Periodic Reporting for period 2 - 4DHeart (4D analysis of heart development and regeneration using advanced light microscopy)
Período documentado: 2019-01-01 hasta 2021-02-28
This EID training network strengthens on-going European academia-industry partnerships and provided innovative training to Early Stage Researchers (ESRs) at the intersection of the fields of biology, microscopy, optics and bio-computing. Through this consortium, we have been able to improve our knowledge on how a heart is formed and is able to regenerate upon injury.
The central focus of 4DHeart was to train experts on cardiovascular research through the use of live imaging. Light sheet Microscopy, high-throughput fluorescent light microscopy platforms, as well as magnetic resonance imaging (MRI) were used in combination with newly developed image processing and image quantification pipelines to decipher how a vertebrate heart is formed at the cellular level and monitor alterations of cardiac function with high accuracy. The supervisors of the training program were academic (CNIC, UBERN, IGBMC, CNRS) and industrial (Leica, BITPLANE; ACQUIFER/Ditabis) partners, experts on cardiovascular development, physics, bio-computing, optics, image analysis, screening platforms and big data handling.
They participated in various common training programs but also received tailored mentoring and training opportunities for their individual projects, that were highly complementary to each other. Through the exposure to this diverse work environments, the participation in a coherent network of academic institutions and enterprises, the diverse and purposely sought after soft-skill guided training transformed the trainees into capable, creative, entrepreneurial, and innovative researchers.
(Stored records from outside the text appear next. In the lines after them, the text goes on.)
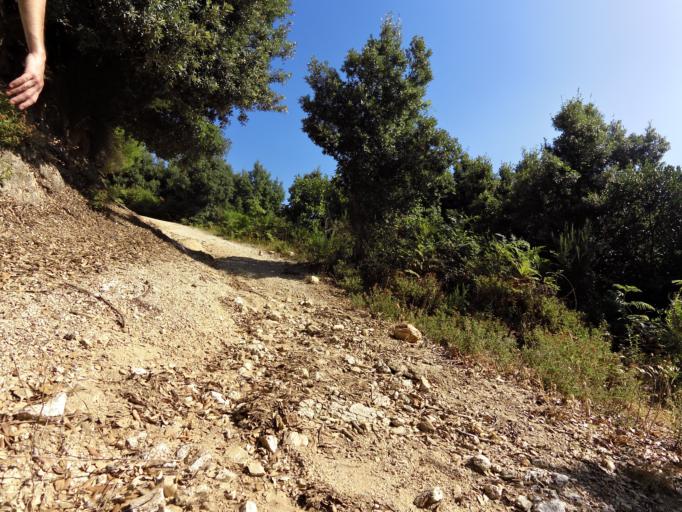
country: IT
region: Calabria
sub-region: Provincia di Reggio Calabria
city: Bivongi
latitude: 38.5035
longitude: 16.4404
They received a training that could allow then pursue an academic career and become future leaders in the field of cardiovascular imaging.
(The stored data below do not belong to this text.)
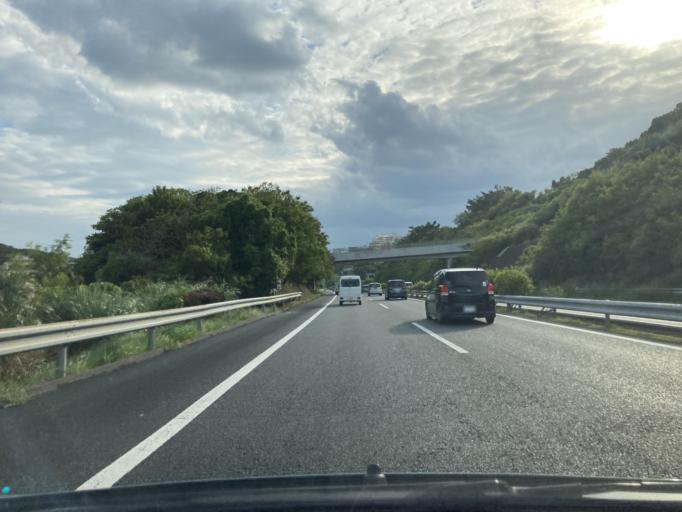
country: JP
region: Okinawa
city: Ginowan
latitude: 26.2725
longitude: 127.7779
The overarching goal of 4DHeart was to use live imaging to gain insight into cardiac development in preclinical animal models (zebrafish, mouse and rabbit). Each ESR project was dealing with a specific project that had two main challenges: on the one hand we aimed to answer a meaningful biological question and on the other, to pioneer in novel imaging tools. The implementation has been done by achieving the following objectives:
Objective 1. Molecular control of the role of fluid flow forces on valve development.
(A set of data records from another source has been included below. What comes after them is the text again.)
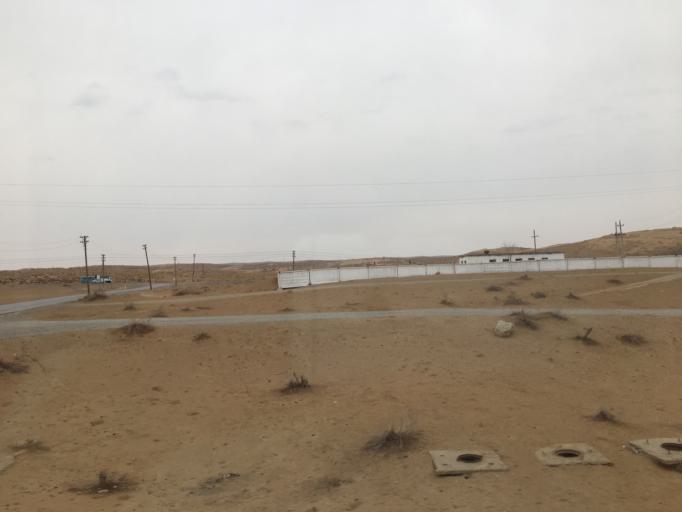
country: TM
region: Mary
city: Yoloeten
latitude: 36.4578
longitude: 62.5932
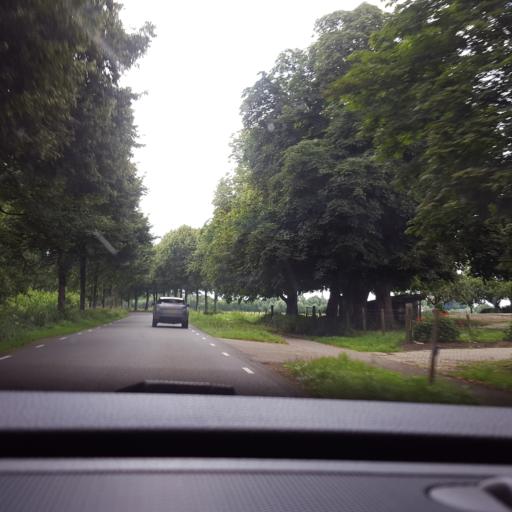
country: NL
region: Gelderland
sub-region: Gemeente Brummen
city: Brummen
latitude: 52.0577
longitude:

Objective 2. Quantitative description of the role of fluid forces on epicardium development.
Objective 3. Comprehensive description of zebrafish valve development at cellular resolution.
Objective 4. Comprehensive description of early mouse heart development at cellular resolution.
Objective 5. Identification of compounds leading to epicardium activation.
Objective 6. Generation of novel MRI-based algorithms to track dynamic tissue changes in vivo.